Clarence Rucker loaned money to a group of borrowers (who, judging by their names, probably included relatives). The borrowers gave him a promissory note, stating that they would pay on a schedule. The borrowers eventually were unable to pay the entire note. When Clarence asked them to pay, they asked for a credit for services caring for Clarence.
At that point, Clarence and the borrowers agreed to meet with a judge to mediate the dispute. At the mediation, they reached a settlement for less money, which they then placed on the court’s official record to make it enforceable. Everyone was asked by the judge whether the settlement was what they had agreed to, and everyone said yes. After that, a written settlement agreement was prepared, which everyone signed.
Clarence died shortly after the settlement agreement was signed. His estate distributed interests in the note to several beneficiaries, and then sued the borrowers for payment on the note. The borrowers argued that the settlement was a new contract and that the note was no longer in effect.
The court had to decide whether the note or the settlement controlled.
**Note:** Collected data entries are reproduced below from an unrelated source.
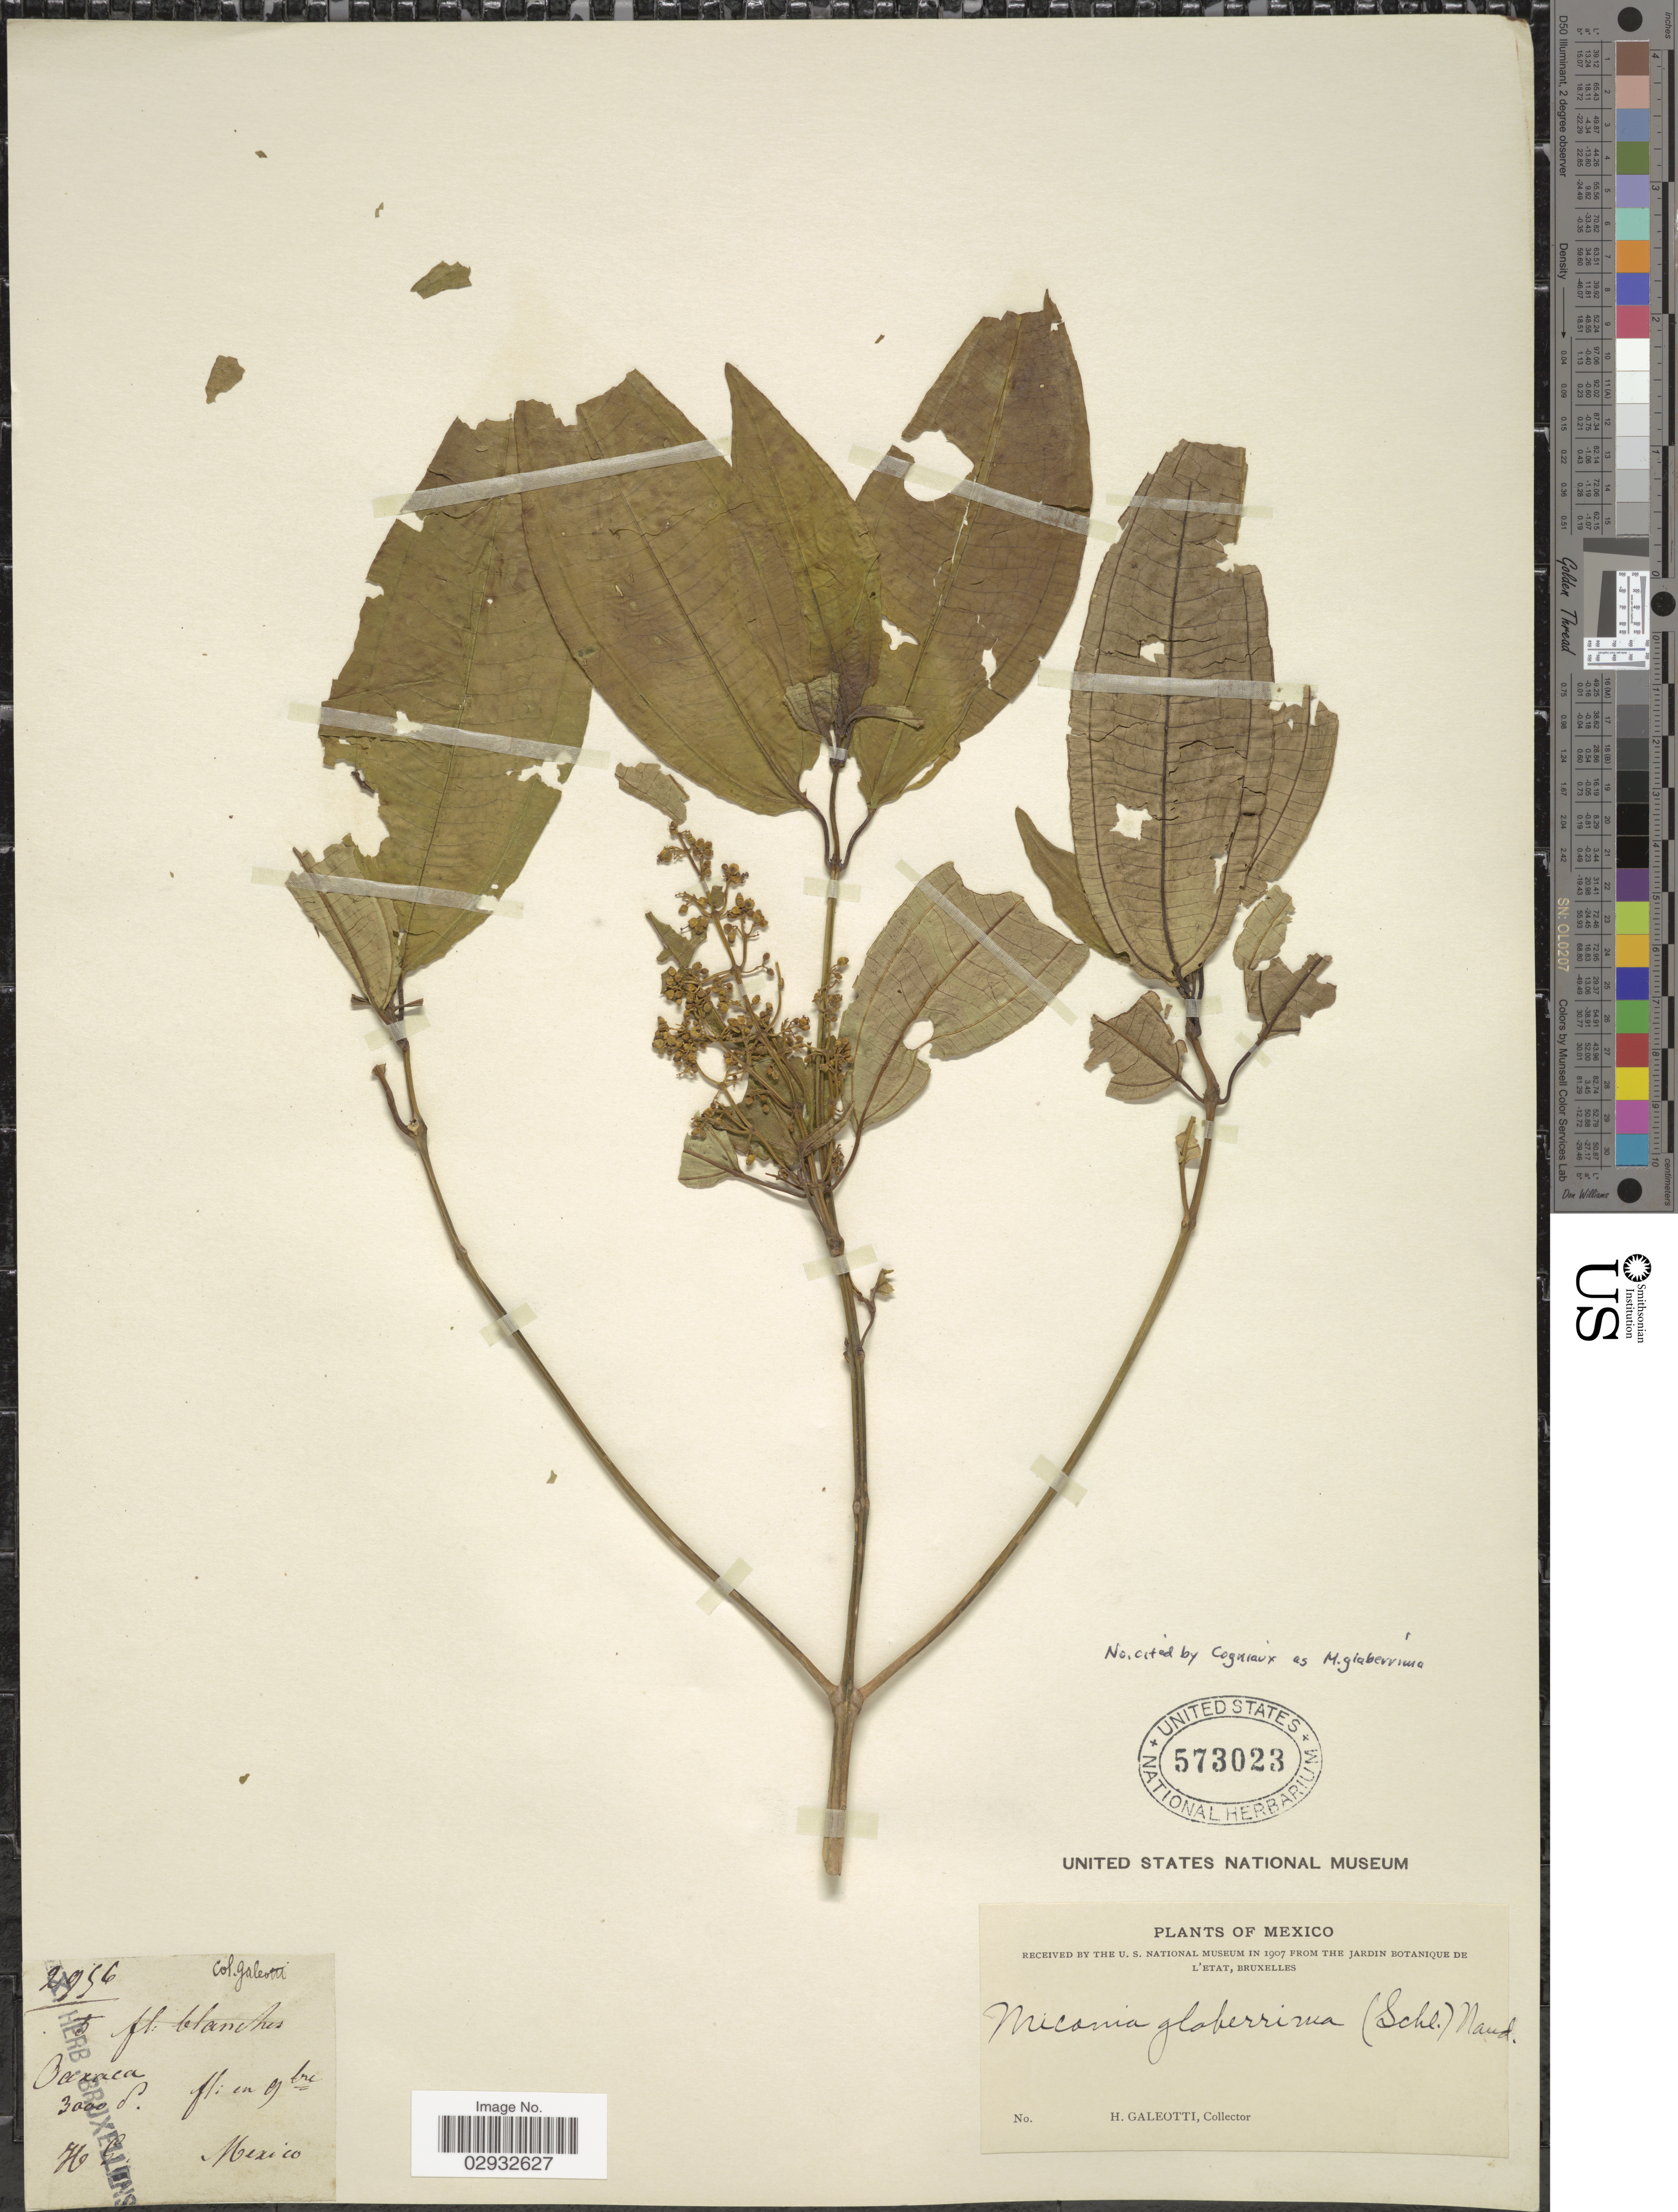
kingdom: Plantae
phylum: Tracheophyta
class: Magnoliopsida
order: Myrtales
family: Melastomataceae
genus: Miconia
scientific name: Miconia glaberrima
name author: (Schltdl.) Naudin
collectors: H. G. Galeotti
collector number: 2956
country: Mexico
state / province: Oaxaca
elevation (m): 914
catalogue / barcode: US 573023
The law allows people to settle disputes either by creating new contracts, which replace the entire original contract, or by substituting new obligations under old contracts, in which case the original contract (the note) remains in effect. When there’s a dispute about what the settlement means, the court has to decide what the parties intended.
Intent, when trying to interpret a contract, isn’t decided by what the parties think. It’s decided by what they say and how they act. In this case, the court read the settlement agreement and reviewed the court record from the mediation. The settlement said that it was a resolution of “all claims between the parties” and that the parties released each other from claims arising from both the loan and the services provided by the borrowers. Based on that, the court decided that the settlement was intended to be an entirely new contract, and that the estate could not sue on the note.
Most settlement agreements are written similarly to the form in this case. This means that usually, the settlement cancels any prior claims, and that if there’s a problem, it’s the settlement that controls. If you want to keep an earlier contract in effect when settling a dispute, you probably need to make absolutely clear that that’s what you intend, both in the negotiations and in the final documents. Make sure your lawyer knows as soon as you decide that you want to keep the old contract going so that he or she knows not to bargain it away for you.